In this particular case, no, as the image wouldn't be being sent into the PC to render in its framebuffer; but rather the PC would just be drawing an empty window, and reporting the geometry of that window to the monitor. The monitor, with two HDMI leads plugged in, would be responsible for compositing the inputs together, according to the geometry the PC reported, but all internal to itself.
That's how hardware-accelerated video decoding used to work in Windows XP days IIRC (before GPU-based desktop composition), the video player would be a blank black square and the GPU would be told to draw the video on those coordinates.
Because of how it was implemented, you could drag VLC around while the video was playing and the video would stay "behind" everything, with the VLC window acting as a "hole" through which you could see it. (So you could move the window to the left and see half a black square on the left, and the left-most half of the video on the right)
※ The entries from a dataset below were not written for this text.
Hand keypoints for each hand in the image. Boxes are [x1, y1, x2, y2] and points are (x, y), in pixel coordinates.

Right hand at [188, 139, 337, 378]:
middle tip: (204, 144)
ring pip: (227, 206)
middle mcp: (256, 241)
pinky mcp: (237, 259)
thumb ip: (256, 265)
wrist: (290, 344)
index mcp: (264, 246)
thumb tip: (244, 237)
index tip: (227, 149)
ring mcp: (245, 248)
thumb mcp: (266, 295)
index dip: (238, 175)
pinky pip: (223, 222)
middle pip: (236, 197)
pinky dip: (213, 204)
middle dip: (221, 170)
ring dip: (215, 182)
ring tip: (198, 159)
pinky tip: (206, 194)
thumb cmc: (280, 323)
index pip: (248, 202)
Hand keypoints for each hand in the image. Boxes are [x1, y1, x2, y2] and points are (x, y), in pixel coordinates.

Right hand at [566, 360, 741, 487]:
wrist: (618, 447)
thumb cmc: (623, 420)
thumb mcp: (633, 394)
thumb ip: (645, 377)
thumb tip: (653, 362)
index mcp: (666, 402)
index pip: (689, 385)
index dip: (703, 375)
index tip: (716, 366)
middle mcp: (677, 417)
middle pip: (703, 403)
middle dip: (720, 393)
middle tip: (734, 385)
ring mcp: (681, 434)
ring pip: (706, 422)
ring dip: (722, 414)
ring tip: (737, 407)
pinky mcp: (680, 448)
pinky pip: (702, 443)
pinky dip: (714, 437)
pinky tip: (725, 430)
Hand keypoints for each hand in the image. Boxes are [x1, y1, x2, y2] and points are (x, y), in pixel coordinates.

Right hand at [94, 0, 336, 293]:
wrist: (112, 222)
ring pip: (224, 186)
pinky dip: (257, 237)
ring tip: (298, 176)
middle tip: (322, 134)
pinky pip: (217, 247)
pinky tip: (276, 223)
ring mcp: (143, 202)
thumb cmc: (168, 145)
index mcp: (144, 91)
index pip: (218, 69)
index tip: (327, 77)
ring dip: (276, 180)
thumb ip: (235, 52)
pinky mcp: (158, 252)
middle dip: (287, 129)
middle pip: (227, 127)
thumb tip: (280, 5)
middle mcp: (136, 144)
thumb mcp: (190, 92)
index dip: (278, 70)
Nowadays with desktop composition AKA DWM, Windows just makes sure to black out DRM content from any frames/video it sends to an app requesting to capture the screen, making sure to send the video-including composed desktop only to the display. (And if you have some GPU recording software like NVIDIA ShadowPlay, it switches off when DRM content starts playing) You can see it in action with the Netflix UWP app. Of course, a bunch of DRM-respecting software -- like Netflix in Google Chrome -- doesn't really follow that spec and can still be screenshot/video captured like any app.
It provides lower resolution content to those devices, capping at 720p.
Which is the same as Netflix effectively, Netflix just provides higher to PCs when they can block screen recording entirely. Disney might eventually I guess.
This isn't a firmware issue, because enabling this would require adding the hardware to the scaler ASIC to actually process multiple video streams, and to increase the buffer size and bandwidth n-fold so that it can synchronize and composite the unsynced video sources (also introducing 1+ frames of latency).
The GP was assuming a scaler that already supported a Picture-in-Picture or split-screen feature—as many modern monitors do!
The problem—and it is purely a firmware problem—is that all such monitors make this kind of support "dumb", with hardcoded geometry (i.e. split-screen as exactly halving or quartering the screen; PiP as putting one input in an box that composites over exactly the upper-left quarter of the lower-right quadrant of the screen.)
There's nothing in the scaler ASIC that particularly benefits from these numbers being hardcoded, such that its job would be any more complex if they were controllable via machine-registers POKEable using HDMI-CEC commands.